The cluster map is an intuitive way to group search results by topic. It helps to better understand the structure of online coverage and other large document collections. The visual representation of the cluster map arranges documents by their semantic similarity using different clustering methods  in combination with a force-directed layout algorithm . The system assigns each document to a specific cluster, which acts as a local gravity point. Its largest node rests at the center and attracts other nodes that belong to this cluster.
Cluster Map Layout
The Cluster Map highlights groups of similar documents by a convex hull shape that visually holds its nodes together. The size of this shape is dynamic and depends on the number of contained nodes. Each of the nodes of variable size and color represents one of the documents returned by the search function:
- Node size is proportional to the reach of the document’s media source (a CNN.com article, for example, is rendered larger than a report published on a local community site).
- Node color reflects normalized document sentiment, ranging from red (negative) to grey (neutral) and green (positive). The saturation depends on the degree of polarity – vivid colors indicate emotional articles, lower saturation a more factual coverage.
Three keyword labels per cluster describe its contents. The system renders the hull shapes of nodes and keyword clusters with reduced opacity to decrease the visual load and increase the labels’ readability. The computation of labels is based on the document keywords within the cluster, and considers the reach of the documents’ sources.
Interactive Cluster Map Features
- Hovering over a cluster hides its keywords and highlights its shape and nodes through higher opacity. Node colors within a highlighted cluster become more vivid.
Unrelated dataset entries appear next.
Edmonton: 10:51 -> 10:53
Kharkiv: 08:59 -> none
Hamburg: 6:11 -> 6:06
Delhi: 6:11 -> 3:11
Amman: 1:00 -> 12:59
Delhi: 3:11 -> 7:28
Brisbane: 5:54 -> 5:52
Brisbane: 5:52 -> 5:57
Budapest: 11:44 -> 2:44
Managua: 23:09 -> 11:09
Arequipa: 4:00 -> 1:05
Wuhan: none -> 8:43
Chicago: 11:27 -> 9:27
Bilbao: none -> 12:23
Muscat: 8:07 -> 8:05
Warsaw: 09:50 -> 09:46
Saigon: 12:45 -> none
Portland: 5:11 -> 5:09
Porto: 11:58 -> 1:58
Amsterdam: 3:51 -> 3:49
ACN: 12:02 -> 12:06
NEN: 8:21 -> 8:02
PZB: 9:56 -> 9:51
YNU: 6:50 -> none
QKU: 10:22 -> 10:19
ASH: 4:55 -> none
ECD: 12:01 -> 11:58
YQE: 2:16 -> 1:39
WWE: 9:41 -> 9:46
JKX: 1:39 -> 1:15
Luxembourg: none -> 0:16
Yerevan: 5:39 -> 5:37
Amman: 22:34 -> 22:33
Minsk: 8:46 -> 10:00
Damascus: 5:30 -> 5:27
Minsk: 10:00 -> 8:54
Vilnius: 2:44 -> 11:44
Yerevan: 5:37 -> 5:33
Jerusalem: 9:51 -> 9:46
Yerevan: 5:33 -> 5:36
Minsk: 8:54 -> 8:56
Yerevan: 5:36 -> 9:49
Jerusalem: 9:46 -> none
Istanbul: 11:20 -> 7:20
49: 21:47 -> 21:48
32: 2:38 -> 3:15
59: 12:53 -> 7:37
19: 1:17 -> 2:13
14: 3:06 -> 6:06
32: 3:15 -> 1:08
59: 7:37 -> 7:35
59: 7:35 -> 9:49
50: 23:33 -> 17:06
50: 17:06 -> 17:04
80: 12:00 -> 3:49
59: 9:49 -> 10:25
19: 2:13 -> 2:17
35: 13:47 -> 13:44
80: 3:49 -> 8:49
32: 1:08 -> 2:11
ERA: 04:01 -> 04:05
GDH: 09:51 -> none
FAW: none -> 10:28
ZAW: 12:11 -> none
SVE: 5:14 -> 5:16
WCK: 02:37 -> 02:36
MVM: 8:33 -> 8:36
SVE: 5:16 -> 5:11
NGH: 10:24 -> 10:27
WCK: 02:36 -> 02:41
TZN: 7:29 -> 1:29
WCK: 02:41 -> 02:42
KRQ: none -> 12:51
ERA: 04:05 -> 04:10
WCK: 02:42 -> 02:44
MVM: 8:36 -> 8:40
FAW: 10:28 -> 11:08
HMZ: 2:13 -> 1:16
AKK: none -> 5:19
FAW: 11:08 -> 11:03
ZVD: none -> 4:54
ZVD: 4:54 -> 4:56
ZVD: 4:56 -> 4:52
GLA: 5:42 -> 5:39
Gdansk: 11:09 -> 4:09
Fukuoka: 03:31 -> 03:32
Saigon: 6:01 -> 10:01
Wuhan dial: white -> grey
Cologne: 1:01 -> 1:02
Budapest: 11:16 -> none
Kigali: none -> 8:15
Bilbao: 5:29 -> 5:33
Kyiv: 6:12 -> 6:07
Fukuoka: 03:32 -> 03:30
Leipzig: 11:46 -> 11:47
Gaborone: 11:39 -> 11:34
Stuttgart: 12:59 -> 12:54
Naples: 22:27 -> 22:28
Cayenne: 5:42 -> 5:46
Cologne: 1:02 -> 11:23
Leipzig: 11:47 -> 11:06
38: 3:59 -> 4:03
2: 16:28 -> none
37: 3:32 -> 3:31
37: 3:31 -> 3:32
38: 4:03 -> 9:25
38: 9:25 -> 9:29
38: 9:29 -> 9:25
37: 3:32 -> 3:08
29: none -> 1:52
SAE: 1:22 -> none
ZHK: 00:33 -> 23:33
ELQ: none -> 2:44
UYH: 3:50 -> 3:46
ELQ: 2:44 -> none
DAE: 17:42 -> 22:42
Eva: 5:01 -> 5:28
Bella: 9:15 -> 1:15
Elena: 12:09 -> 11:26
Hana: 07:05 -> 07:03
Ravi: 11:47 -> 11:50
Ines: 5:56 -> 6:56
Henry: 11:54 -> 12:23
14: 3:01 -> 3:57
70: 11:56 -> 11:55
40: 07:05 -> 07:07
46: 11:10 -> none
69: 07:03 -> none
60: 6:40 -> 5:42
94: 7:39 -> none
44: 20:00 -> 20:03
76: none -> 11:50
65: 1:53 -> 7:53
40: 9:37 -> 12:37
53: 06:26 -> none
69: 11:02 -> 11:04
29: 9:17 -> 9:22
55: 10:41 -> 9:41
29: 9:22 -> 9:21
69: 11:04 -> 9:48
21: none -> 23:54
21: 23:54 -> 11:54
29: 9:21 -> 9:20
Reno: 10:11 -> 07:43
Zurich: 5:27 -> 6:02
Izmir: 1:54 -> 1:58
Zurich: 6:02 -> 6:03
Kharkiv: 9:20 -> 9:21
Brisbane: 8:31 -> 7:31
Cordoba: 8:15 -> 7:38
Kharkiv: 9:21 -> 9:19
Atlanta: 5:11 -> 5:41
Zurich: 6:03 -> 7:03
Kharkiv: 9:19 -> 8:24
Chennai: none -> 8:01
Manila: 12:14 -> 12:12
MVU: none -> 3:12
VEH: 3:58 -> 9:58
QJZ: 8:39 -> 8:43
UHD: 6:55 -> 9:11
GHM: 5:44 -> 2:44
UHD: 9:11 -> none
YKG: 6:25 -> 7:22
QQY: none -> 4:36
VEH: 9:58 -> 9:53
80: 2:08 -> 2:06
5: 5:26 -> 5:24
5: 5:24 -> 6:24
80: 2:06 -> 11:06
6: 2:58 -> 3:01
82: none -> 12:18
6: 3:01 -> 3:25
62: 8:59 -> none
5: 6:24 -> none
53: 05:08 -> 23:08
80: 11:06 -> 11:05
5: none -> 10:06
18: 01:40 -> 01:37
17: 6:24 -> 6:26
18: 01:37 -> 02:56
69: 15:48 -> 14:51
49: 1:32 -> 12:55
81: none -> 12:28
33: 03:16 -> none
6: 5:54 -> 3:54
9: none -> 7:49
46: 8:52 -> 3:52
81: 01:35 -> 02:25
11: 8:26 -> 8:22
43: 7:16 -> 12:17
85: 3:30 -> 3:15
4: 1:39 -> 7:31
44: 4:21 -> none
- Clicking on a cluster triggers a new search, narrowing down the set of results to documents within the selected cluster.
- Hovering over a single node highlights this node with an orange stroke and shows a tooltip with document keywords and the favicon of the source.
Keyword clustering tools have to balance accuracy and scalability. Common methods include K-means, which divides the collection of documents into a fixed amount of clusters. Each document belongs to the cluster with the nearest centroid. In contrast to K-means, agglomerative hierarchical clustering is deterministic (= a given set of documents always results in the same layout) and uses an iterative “bottom up” approach to pair clusters into a tree-like structure. The story detection algorithm of webLyzard is another clustering approach that uses time slices and is particularly suited for very large document collections.
- Jain, A.K. (2010). Data Clustering: 50 Years Beyond K-means, Pattern Recognition Letters, 31(8): 651-666.
- Syed, K.A.A., Kröll, M., Sabol, V., Scharl, A. and Gindl, S. (2012). Incremental and Scalable Computation of Dynamic Topography Information Landscapes, Journal of Multimedia Processing and Technologies, 3(1): 49-65.